The above is courtesy of Dick Miller email@example.com
|At left is a copy of the Record of Baptisms by Joseph Whiting 1827-1828 Cheshire Congregational Church 1724-1917 Reel #98 Vol. VI p. 17||
History of the University of Michigan pg 33
"At last the murmurings at their delay, which began to be heard in the state, appear to have caused the Regents to hasten the time for opening the University doors. At all events, on July 22, 1841, they took steps to open them the ensuing fall. In August the requirements for admission to the Freshman class were published, and in September the work began. Two Professors had been appointed, Rev. George P. Williams to the Chair of Mathematics and Natural Philosophy, and Rev. Joseph Whiting to the Chair of Languages. Professor Williams had been Principal of the Pontiac Branch, and Professor Whiting of the Niles branch. Their salaries were fixed at $500 annually and a house on the Campus rent free. Only a Freshman class was organized, and this consisted at the first, not of thirty students as the Regents had at one time anticipated, but of six students. Such was the modest beginning."

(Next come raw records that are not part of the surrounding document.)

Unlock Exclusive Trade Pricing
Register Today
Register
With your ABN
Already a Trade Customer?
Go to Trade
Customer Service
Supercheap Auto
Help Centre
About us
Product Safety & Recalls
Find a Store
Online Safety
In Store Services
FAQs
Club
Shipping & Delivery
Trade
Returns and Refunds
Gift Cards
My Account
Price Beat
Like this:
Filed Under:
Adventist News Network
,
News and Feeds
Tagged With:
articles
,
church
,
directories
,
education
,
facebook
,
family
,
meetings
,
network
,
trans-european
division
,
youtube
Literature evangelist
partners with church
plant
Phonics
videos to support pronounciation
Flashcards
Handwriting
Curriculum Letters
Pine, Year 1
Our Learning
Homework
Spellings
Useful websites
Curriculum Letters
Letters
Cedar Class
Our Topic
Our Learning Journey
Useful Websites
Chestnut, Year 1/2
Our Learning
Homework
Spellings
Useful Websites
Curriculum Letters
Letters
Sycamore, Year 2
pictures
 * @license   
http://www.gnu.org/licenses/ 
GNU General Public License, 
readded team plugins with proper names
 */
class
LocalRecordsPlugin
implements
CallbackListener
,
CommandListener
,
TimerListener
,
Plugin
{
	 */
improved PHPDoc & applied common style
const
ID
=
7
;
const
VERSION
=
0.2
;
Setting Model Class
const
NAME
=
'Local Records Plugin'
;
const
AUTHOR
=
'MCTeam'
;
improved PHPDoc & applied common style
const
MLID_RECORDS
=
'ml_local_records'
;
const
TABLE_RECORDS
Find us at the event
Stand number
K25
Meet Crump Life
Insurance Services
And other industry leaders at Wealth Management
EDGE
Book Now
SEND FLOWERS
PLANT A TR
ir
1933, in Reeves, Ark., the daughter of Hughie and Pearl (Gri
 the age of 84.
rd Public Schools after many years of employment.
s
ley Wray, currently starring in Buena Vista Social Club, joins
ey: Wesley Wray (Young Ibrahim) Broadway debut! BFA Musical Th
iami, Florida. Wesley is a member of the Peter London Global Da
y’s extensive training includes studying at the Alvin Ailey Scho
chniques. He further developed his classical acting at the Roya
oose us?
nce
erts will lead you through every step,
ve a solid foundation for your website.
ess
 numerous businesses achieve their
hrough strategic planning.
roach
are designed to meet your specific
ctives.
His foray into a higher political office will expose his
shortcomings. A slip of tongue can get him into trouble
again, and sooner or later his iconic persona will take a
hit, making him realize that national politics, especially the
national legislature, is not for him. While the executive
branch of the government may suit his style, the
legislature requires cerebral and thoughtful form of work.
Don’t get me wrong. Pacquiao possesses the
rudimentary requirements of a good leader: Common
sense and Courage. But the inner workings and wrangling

On September 25, 1841, instruction began at the University of Michigan with
seven students in classes taught by two professors: the Reverend George P.

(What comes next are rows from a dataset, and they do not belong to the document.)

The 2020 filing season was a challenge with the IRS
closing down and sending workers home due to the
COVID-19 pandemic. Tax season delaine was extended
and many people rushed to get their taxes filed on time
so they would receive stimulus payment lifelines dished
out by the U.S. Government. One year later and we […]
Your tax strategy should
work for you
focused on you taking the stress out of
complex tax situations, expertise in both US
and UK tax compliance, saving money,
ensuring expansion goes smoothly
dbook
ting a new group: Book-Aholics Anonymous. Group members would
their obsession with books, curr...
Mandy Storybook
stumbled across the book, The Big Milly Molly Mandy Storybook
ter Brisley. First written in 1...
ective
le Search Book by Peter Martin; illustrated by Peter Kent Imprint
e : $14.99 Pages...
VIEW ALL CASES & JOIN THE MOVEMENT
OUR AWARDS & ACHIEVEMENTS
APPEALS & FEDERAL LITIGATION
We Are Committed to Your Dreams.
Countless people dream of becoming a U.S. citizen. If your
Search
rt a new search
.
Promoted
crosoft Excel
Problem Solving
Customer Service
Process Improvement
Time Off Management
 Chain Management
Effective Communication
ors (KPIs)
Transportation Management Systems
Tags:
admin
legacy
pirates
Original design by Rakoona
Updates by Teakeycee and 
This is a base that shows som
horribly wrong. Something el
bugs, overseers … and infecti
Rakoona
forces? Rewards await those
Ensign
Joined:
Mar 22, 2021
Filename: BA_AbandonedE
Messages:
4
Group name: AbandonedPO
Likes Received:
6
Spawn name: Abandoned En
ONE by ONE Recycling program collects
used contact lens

Williams for mathematics and science, and the Reverend Joseph Whiting for Greek
and Latin. The students were very young. George Pray one of those students wrote
a memoir. Of his 20 or so classmates, the ages of only 12 are known: of these,
three were 13 or 14 years old: five, including Pray, were 16, and three were 17
or 18 in 1841.
In the afternoon there was still another recitation or class lecture, and perhaps another lecture on weekday evenings as well. On Saturdays, Pray attended morning assembly, a time when students and faculty came together almost informally. Students used the Saturday assemblies to read or recite humorous pieces, which may have prompted Prof. Joseph Whiting trying to make them into gentlemen as well as scholars to condemn "loud laughing" as "an indication of a vacant mind."
Joseph Whiting died four years later at the age of 45. His widow must have stayed on in the faculty housing for a short time and their oldest son, William Pitt Cleaveland Whiting, was a student at the University of Michigan from 18844-1848. By 1850 the widow and daughters had moved back to Buffalo.